The museum is classified in three tiers, where on the ground floor there is a histographical gallery containing presidential papers, private documents and memoirs of past important executives of the Liberian government and photographs and cartographical resources related to its culture. On display is the nation's first flag dating back to August 1847. There are also other items ranging from postage stamps to an editorial page of Liberia's daily newspaper, the Liberia Herald. Other items include traditional Liberian household furniture and utensils, and there is a craft shop run by the African Arts & Crafts Inc.
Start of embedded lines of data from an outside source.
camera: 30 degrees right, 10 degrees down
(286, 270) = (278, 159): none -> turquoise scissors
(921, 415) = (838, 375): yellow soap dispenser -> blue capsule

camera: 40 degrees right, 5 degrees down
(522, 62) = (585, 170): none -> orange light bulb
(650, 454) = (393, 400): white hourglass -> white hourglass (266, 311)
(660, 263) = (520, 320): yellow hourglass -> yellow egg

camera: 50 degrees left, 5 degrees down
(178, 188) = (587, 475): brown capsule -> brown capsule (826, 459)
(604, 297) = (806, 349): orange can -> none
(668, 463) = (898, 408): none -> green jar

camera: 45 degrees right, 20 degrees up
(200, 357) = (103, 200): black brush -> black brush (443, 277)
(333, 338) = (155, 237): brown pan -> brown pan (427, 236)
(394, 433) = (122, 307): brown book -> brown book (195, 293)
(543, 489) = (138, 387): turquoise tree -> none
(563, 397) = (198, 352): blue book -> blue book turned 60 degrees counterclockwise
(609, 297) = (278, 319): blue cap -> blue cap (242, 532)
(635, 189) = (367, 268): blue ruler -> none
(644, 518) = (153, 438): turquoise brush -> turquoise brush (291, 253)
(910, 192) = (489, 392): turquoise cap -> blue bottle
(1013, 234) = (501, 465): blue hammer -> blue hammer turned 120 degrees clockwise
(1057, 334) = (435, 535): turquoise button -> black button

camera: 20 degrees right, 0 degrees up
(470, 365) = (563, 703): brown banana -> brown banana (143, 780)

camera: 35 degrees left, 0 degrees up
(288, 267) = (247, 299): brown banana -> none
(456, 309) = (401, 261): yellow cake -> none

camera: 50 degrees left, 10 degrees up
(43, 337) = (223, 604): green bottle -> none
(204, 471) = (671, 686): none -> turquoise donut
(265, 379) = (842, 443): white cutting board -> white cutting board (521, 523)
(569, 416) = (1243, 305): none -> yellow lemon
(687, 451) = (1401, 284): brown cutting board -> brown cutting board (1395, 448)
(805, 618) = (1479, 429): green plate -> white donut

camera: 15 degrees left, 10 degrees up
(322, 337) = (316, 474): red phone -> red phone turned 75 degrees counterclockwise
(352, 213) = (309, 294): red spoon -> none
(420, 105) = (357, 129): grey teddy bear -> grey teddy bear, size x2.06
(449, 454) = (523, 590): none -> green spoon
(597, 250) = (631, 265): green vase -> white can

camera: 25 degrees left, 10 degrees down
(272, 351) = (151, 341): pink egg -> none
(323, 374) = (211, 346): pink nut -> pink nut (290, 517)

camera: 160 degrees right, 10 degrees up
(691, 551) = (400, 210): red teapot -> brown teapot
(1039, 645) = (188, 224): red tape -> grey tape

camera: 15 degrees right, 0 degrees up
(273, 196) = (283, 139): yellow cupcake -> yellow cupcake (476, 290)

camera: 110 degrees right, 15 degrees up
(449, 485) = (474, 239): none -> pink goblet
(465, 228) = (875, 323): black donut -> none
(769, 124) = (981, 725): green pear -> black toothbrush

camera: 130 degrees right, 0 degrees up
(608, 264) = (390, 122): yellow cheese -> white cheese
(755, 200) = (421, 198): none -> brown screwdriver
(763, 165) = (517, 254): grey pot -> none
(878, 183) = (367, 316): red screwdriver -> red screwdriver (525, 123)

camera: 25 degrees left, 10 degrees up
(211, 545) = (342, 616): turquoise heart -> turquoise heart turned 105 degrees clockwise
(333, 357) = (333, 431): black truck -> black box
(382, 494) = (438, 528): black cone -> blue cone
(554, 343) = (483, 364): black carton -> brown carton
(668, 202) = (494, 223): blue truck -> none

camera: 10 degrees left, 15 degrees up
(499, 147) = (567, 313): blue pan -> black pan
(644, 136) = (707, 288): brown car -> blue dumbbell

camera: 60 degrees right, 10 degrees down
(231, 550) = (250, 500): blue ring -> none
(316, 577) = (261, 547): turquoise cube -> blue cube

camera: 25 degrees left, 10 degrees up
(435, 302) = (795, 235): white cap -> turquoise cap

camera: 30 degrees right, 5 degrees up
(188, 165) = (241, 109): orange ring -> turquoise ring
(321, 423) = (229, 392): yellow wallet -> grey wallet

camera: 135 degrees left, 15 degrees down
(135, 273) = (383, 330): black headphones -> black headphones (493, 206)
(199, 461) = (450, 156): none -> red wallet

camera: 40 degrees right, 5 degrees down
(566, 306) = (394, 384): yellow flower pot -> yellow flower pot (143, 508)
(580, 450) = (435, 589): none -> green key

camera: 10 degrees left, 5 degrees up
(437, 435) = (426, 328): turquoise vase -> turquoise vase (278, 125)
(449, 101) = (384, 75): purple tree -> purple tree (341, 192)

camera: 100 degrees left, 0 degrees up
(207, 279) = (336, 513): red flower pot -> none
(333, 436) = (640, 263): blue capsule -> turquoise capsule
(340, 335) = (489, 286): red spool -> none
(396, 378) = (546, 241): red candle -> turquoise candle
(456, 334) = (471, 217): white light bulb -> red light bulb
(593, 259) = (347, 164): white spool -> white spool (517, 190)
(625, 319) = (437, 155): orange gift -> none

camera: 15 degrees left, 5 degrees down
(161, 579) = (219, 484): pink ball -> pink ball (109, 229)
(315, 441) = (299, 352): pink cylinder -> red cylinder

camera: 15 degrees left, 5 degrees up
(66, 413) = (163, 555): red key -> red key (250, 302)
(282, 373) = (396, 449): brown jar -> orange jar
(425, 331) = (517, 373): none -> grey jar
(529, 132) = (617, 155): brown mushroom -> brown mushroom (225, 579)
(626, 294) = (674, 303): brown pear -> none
On the next floor is the Ethnographical Gallery and on the top floor the contemporary arts gallery which illustrates Liberian artistic works many of which are product of a contract between the museum and art institutions and art colleges throughout the country where artists are commissioned to produce for the museum purposes.

Other museum facilities include a portable video system, editing and archival materials, cassette recordings and slides of visual and oral arts many of which offer an insight into Liberian cultures such as dance and the use of masks in the country.

On the museum grounds, visitors are able to see several presidential limousines used by presidents Tubman and Doe.

==Effects of the Liberian civil war==
The national museum was deeply affected by the 14 years of war during the First and Second Liberian Civil Wars. According to the director of the museum Caesar Harris approximately 5,000 artifacts were looted during this period and now less than 100 larger artifacts remain. Still intact though is a 250-year-old dining table given as gift from Queen Victoria to Liberia's first President, Joseph Jenkins Roberts. During the war, valuable museum items were often sold to fleeing expatriates and the museum itself came under fire during rebel attacks in 2003. However, although the war severely affected the content of the museum today it also has items which offer an insight into the war itself.